Hubungan antara orang-orang di pedalaman dengan mereka yang di pantai barat lebih dekat dibanding hubungan dengan Sumatera Timur. Orang-orang di pantai, mewakili penghulu mereka, bertindak sebagai wakil antara pedagang pedalaman dengan orang asing. Dobbin menyebut mereka adalah broker di pantai (Dobbin 1983:71). Ketika hubungan Sumatra dengan dunia luar semakin meningkat, jalan setapak memperoleh arti politis melebihi makna ekonomi yang telah dimiliki sebelumnya. Arti politis ini menjadi jelas ketika Belanda meluaskan pengaruhnya dari pos mereka di kota-kota pantai ke daerah pedalaman.
Perkembangan jalan
Belanda menaklukan Sumatra Barat dalam sebuah pertarungan berkepanjangan yang dikenal dengan Perang paderi. Pasukan Belanda melaksanakan beberapa kampanye militer menggunakan jalan setapak. Jalan setapak yang pertama digunakan pasukan Belanda adalah jalan dagang via Sumawang ke Tanah Datar, setelah melanjutkan pergerakannya dari Tanah Datar ke Agam dan Limapuluh Koto via Tabek Patah dan Baso (juga termasuk dalam kelompok Tanah Datar).

MATERI YANG DIBERIKAN ->
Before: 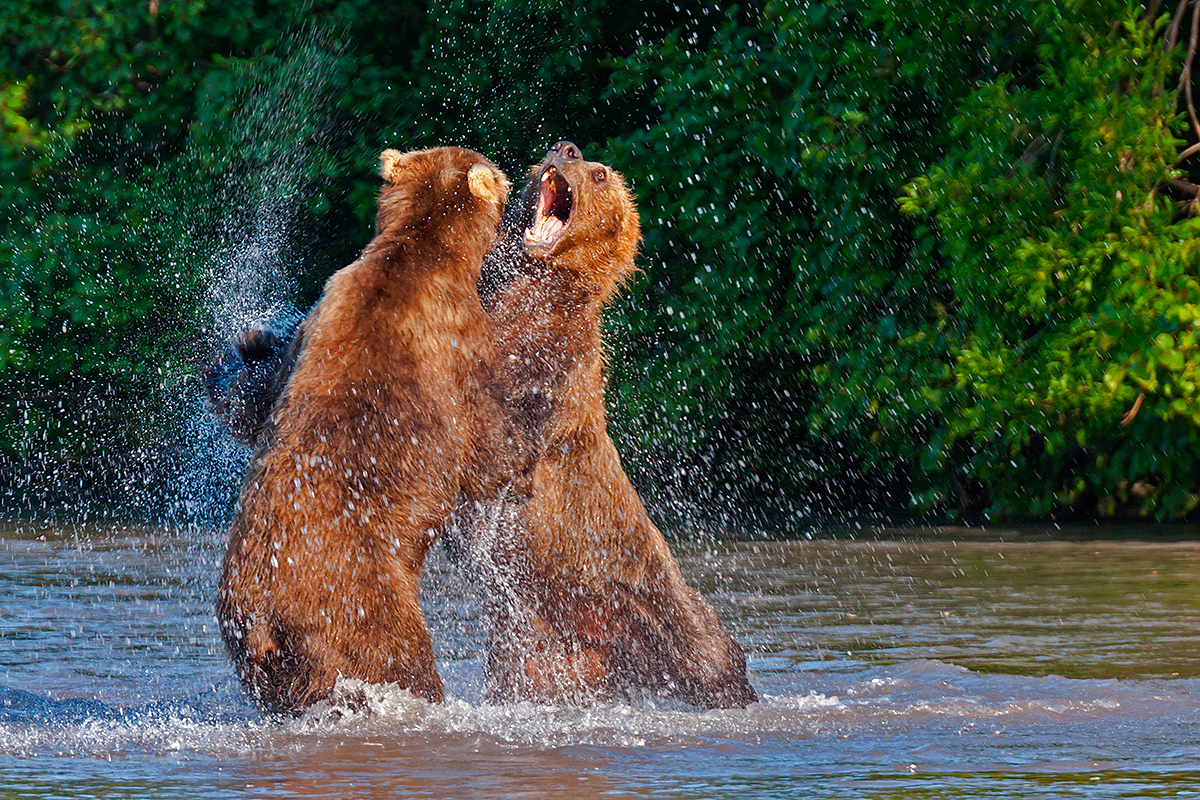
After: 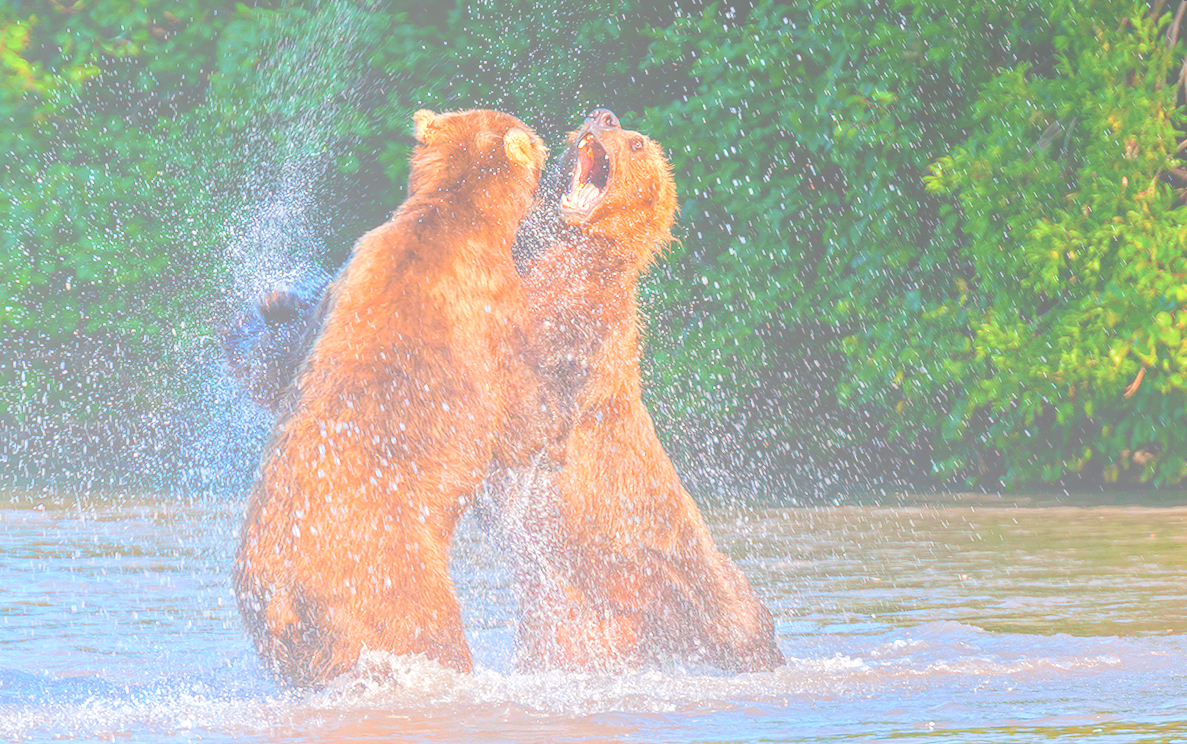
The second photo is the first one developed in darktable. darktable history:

YANG PERLU DIKERJAKAN ->
1. Dalam kutipan tentang jalan di Sumatra Barat, jalan setapak apa yang pertama kali digunakan pasukan Belanda?
2. Tuliskan lanjutan kutipan tentang perkembangan jalan di Sumatra Barat, dimulai sesudah kalimat terakhirnya.
Materi itu berasal dari sumber lain, bukan dari kutipan tentang jalan di Sumatra Barat.

HASIL AKHIR ->
1. Jalan dagang via Sumawang ke Tanah Datar.

2.
Namun, jalanan itu dianggap tidak memadai bagi pergerakan militer Belanda. Jalanan sempit itu harus diubah menjadi jalan yang lebih lebar. Peningkatan jalan setapak itu dilakukan setelah Gubernur Jendral Johannes van den Bosch mengunjungi pantai barat pada 1833. Van den Bosch, yang juga dikenal sebagai pencetus tanam paksa, berkeinginan kuat agar tentaranya memenangkan perang secepat mungkin. Salah satu cara untuk mewujudkan keinginannya, ia memerintahkan pemerintah kolonial setempat untuk membangun jalan yang menghubungkan pelabuhan utama, Padang, dengan pedalaman.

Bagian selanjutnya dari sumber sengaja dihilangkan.